Même si les partis politiques canadiens ont depuis exprimé leur intention de ne plus ouvrir de nouvelles brèches dans la gestion de l’offre à l’avenir, le député de Saint-Hyacinthe-Bagot et porte-parole du Bloc québécois en matière de commerce international, Simon-Pierre Savard-Tremblay, affirme qu’on doit aller plus loin que les simples « promesses » et inscrire cette obligation dans la loi.
Avec son collègue Yves Perron, député de Berthier-Maskinongé et porte-parole du parti en matière d’agriculture, il défend ainsi le projet de loi C-216 avec l’appui de producteurs de la région.

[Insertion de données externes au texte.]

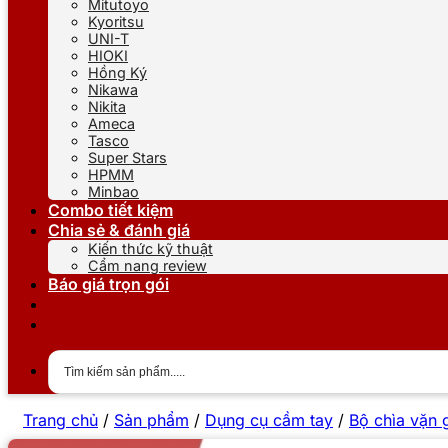
Mitutoyo
Kyoritsu
UNI-T
HIOKI
Hồng Ký
Nikawa
Nikita
Ameca
Tasco
Super Stars
HPMM
Minbao
Combo tiết kiệm
Chia sẻ & đánh giá
Kiến thức kỹ thuật
Cẩm nang review
Báo giá trọn gói
Trang chủ
/
Sản phẩm
/
Dụng cụ cầm tay
/
Bộ chìa vặn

Après les concessions passées, c’est maintenant « l’intégrité et l’intégralité » du système de gestion de l’offre qu’il faut absolument préserver, a soutenu en entrevue M. Savard-Tremblay. Pour lui, ce modèle agricole a fait ses preuves et fonctionne pour les producteurs comme pour les consommateurs canadiens. Au Canada, il est appliqué dans le secteur des produits laitiers, de la volaille et des œufs.
Secteur stratégique… ou même vital?
Après tout, l’agriculture est une « industrie fondamentale » et « on ne peut la traiter comme un marché comme les autres », a aussi affirmé le député de Saint-Hyacinthe-Bagot, défendant le principe de souveraineté alimentaire. Or, en négociant les derniers traités de libre-échange, « le gouvernement a carrément mis notre modèle agricole sur la table en échange de compensations, et tarde en plus à les donner », a-t-il déploré.
De toute manière, « les chèques, même s’ils sont nécessaires en ce moment, sont temporaires et ne vont jamais pouvoir remplacer » la gestion de l’offre. Sinon, « on s’en va vers un autre système, celui de l’agriculture subventionnée, comme aux États-Unis », a averti Simon-Pierre Savard-Tremblay.
La question risque de se poser à nouveau dans le cadre de négociations actuellement en cours avec les pays d’Amérique du Sud (Mercosur) puisque le Brésil, un important producteur de bœuf, pourrait sans doute reluquer le marché canadien, met également en garde le député. Peu d’informations sont disponibles sur ces pourparlers puisque ce processus se fait toujours dans la plus grande opacité, dit-il.
Le projet de loi doit revenir à la Chambre des communes le 10 mars pour une adoption de principe, préalable à l’étude en comité, a indiqué M. Savard-Tremblay. Déjà, les conservateurs ont exprimé des doutes sur la constitutionnalité du projet de loi, mais il les invite tout de même à l’appuyer à ce stade-ci, quitte à l’amender par la suite.
Quant aux libéraux fédéraux, le premier ministre Justin Trudeau s’est déjà engagé publiquement à ne plus toucher à la gestion de l’offre après la dernière série de négociations internationales. Il l’avait même fait ici à Saint-Hyacinthe en janvier 2019 à l’occasion d’une assemblée publique où une productrice laitière de la Montérégie l’avait interpellé sur cet enjeu. « Accord après accord, trois fois nous avons été les perdants. J’espère que vous êtes pleinement conscient des dommages que vous avez causés », lui avait-elle lancé avec émotion, avant que M. Trudeau ne lui promette de ne plus « porter aucune atteinte » aux producteurs laitiers dans le cadre de futures négociations.